## Exercise details
Give the listing below as a Markdown table with the columns Row and Line, numbering each line in order and leaving out any blank lines.

## Recorded data
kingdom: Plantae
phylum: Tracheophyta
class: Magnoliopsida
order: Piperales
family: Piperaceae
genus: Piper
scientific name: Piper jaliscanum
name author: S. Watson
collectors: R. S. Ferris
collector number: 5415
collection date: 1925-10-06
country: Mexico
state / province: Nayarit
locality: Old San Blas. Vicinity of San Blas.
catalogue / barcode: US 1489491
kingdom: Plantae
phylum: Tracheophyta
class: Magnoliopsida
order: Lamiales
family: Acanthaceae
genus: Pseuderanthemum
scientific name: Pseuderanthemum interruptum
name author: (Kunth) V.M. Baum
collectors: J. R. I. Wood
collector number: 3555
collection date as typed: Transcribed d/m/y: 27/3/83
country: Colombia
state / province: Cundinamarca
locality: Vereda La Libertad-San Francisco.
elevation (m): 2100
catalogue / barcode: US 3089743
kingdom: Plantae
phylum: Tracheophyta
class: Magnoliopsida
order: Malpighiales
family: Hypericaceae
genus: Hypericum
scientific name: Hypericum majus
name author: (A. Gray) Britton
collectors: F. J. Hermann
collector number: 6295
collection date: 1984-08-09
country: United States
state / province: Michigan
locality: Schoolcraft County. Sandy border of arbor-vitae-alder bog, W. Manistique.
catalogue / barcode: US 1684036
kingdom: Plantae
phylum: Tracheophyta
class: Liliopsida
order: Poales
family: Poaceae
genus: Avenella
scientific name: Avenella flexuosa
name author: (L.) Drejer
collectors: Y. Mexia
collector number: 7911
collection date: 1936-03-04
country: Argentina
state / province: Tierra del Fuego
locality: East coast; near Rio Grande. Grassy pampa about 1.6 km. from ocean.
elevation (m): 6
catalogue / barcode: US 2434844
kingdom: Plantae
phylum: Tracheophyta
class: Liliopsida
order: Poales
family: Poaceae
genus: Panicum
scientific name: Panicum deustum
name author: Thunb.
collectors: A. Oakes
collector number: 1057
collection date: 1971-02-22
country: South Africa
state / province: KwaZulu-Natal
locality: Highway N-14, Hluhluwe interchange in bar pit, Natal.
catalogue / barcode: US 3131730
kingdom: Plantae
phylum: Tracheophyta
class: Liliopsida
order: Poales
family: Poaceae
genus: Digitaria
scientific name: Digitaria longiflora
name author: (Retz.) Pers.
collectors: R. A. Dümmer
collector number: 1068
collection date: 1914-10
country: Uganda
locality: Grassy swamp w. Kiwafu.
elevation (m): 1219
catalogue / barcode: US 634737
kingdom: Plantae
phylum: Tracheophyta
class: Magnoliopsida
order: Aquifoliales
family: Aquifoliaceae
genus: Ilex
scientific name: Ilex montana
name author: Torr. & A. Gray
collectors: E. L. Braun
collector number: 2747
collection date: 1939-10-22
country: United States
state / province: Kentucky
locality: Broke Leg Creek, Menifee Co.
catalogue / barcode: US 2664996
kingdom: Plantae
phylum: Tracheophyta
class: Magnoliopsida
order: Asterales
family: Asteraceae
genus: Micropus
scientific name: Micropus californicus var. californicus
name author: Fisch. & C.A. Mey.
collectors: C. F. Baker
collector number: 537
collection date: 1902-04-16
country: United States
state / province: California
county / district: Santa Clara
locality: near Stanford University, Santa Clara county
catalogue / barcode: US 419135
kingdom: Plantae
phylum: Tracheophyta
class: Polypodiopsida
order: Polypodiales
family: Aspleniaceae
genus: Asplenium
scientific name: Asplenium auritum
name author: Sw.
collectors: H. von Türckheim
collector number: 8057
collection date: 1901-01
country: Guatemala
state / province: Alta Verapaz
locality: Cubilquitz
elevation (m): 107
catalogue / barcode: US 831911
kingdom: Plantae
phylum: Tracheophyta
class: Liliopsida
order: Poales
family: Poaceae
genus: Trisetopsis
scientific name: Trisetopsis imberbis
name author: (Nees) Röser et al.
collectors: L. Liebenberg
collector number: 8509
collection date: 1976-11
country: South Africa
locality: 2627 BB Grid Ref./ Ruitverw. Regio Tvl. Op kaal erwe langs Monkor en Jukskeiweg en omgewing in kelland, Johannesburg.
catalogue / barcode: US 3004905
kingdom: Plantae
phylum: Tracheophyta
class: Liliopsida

## Problem solution
| Row | Line |
|---|---|
| 1 | kingdom: Plantae |
| 2 | phylum: Tracheophyta |
| 3 | class: Magnoliopsida |
| 4 | order: Piperales |
| 5 | family: Piperaceae |
| 6 | genus: Piper |
| 7 | scientific name: Piper jaliscanum |
| 8 | name author: S. Watson |
| 9 | collectors: R. S. Ferris |
| 10 | collector number: 5415 |
| 11 | collection date: 1925-10-06 |
| 12 | country: Mexico |
| 13 | state / province: Nayarit |
| 14 | locality: Old San Blas. Vicinity of San Blas. |
| 15 | catalogue / barcode: US 1489491 |
| 16 | kingdom: Plantae |
| 17 | phylum: Tracheophyta |
| 18 | class: Magnoliopsida |
| 19 | order: Lamiales |
| 20 | family: Acanthaceae |
| 21 | genus: Pseuderanthemum |
| 22 | scientific name: Pseuderanthemum interruptum |
| 23 | name author: (Kunth) V.M. Baum |
| 24 | collectors: J. R. I. Wood |
| 25 | collector number: 3555 |
| 26 | collection date as typed: Transcribed d/m/y: 27/3/83 |
| 27 | country: Colombia |
| 28 | state / province: Cundinamarca |
| 29 | locality: Vereda La Libertad-San Francisco. |
| 30 | elevation (m): 2100 |
| 31 | catalogue / barcode: US 3089743 |
| 32 | kingdom: Plantae |
| 33 | phylum: Tracheophyta |
| 34 | class: Magnoliopsida |
| 35 | order: Malpighiales |
| 36 | family: Hypericaceae |
| 37 | genus: Hypericum |
| 38 | scientific name: Hypericum majus |
| 39 | name author: (A. Gray) Britton |
| 40 | collectors: F. J. Hermann |
| 41 | collector number: 6295 |
| 42 | collection date: 1984-08-09 |
| 43 | country: United States |
| 44 | state / province: Michigan |
| 45 | locality: Schoolcraft County. Sandy border of arbor-vitae-alder bog, W. Manistique. |
| 46 | catalogue / barcode: US 1684036 |
| 47 | kingdom: Plantae |
| 48 | phylum: Tracheophyta |
| 49 | class: Liliopsida |
| 50 | order: Poales |
| 51 | family: Poaceae |
| 52 | genus: Avenella |
| 53 | scientific name: Avenella flexuosa |
| 54 | name author: (L.) Drejer |
| 55 | collectors: Y. Mexia |
| 56 | collector number: 7911 |
| 57 | collection date: 1936-03-04 |
| 58 | country: Argentina |
| 59 | state / province: Tierra del Fuego |
| 60 | locality: East coast; near Rio Grande. Grassy pampa about 1.6 km. from ocean. |
| 61 | elevation (m): 6 |
| 62 | catalogue / barcode: US 2434844 |
| 63 | kingdom: Plantae |
| 64 | phylum: Tracheophyta |
| 65 | class: Liliopsida |
| 66 | order: Poales |
| 67 | family: Poaceae |
| 68 | genus: Panicum |
| 69 | scientific name: Panicum deustum |
| 70 | name author: Thunb. |
| 71 | collectors: A. Oakes |
| 72 | collector number: 1057 |
| 73 | collection date: 1971-02-22 |
| 74 | country: South Africa |
| 75 | state / province: KwaZulu-Natal |
| 76 | locality: Highway N-14, Hluhluwe interchange in bar pit, Natal. |
| 77 | catalogue / barcode: US 3131730 |
| 78 | kingdom: Plantae |
| 79 | phylum: Tracheophyta |
| 80 | class: Liliopsida |
| 81 | order: Poales |
| 82 | family: Poaceae |
| 83 | genus: Digitaria |
| 84 | scientific name: Digitaria longiflora |
| 85 | name author: (Retz.) Pers. |
| 86 | collectors: R. A. Dümmer |
| 87 | collector number: 1068 |
| 88 | collection date: 1914-10 |
| 89 | country: Uganda |
| 90 | locality: Grassy swamp w. Kiwafu. |
| 91 | elevation (m): 1219 |
| 92 | catalogue / barcode: US 634737 |
| 93 | kingdom: Plantae |
| 94 | phylum: Tracheophyta |
| 95 | class: Magnoliopsida |
| 96 | order: Aquifoliales |
| 97 | family: Aquifoliaceae |
| 98 | genus: Ilex |
| 99 | scientific name: Ilex montana |
| 100 | name author: Torr. & A. Gray |
| 101 | collectors: E. L. Braun |
| 102 | collector number: 2747 |
| 103 | collection date: 1939-10-22 |
| 104 | country: United States |
| 105 | state / province: Kentucky |
| 106 | locality: Broke Leg Creek, Menifee Co. |
| 107 | catalogue / barcode: US 2664996 |
| 108 | kingdom: Plantae |
| 109 | phylum: Tracheophyta |
| 110 | class: Magnoliopsida |
| 111 | order: Asterales |
| 112 | family: Asteraceae |
| 113 | genus: Micropus |
| 114 | scientific name: Micropus californicus var. californicus |
| 115 | name author: Fisch. & C.A. Mey. |
| 116 | collectors: C. F. Baker |
| 117 | collector number: 537 |
| 118 | collection date: 1902-04-16 |
| 119 | country: United States |
| 120 | state / province: California |
| 121 | county / district: Santa Clara |
| 122 | locality: near Stanford University, Santa Clara county |
| 123 | catalogue / barcode: US 419135 |
| 124 | kingdom: Plantae |
| 125 | phylum: Tracheophyta |
| 126 | class: Polypodiopsida |
| 127 | order: Polypodiales |
| 128 | family: Aspleniaceae |
| 129 | genus: Asplenium |
| 130 | scientific name: Asplenium auritum |
| 131 | name author: Sw. |
| 132 | collectors: H. von Türckheim |
| 133 | collector number: 8057 |
| 134 | collection date: 1901-01 |
| 135 | country: Guatemala |
| 136 | state / province: Alta Verapaz |
| 137 | locality: Cubilquitz |
| 138 | elevation (m): 107 |
| 139 | catalogue / barcode: US 831911 |
| 140 | kingdom: Plantae |
| 141 | phylum: Tracheophyta |
| 142 | class: Liliopsida |
| 143 | order: Poales |
| 144 | family: Poaceae |
| 145 | genus: Trisetopsis |
| 146 | scientific name: Trisetopsis imberbis |
| 147 | name author: (Nees) Röser et al. |
| 148 | collectors: L. Liebenberg |
| 149 | collector number: 8509 |
| 150 | collection date: 1976-11 |
| 151 | country: South Africa |
| 152 | locality: 2627 BB Grid Ref./ Ruitverw. Regio Tvl. Op kaal erwe langs Monkor en Jukskeiweg en omgewing in kelland, Johannesburg. |
| 153 | catalogue / barcode: US 3004905 |
| 154 | kingdom: Plantae |
| 155 | phylum: Tracheophyta |
| 156 | class: Liliopsida |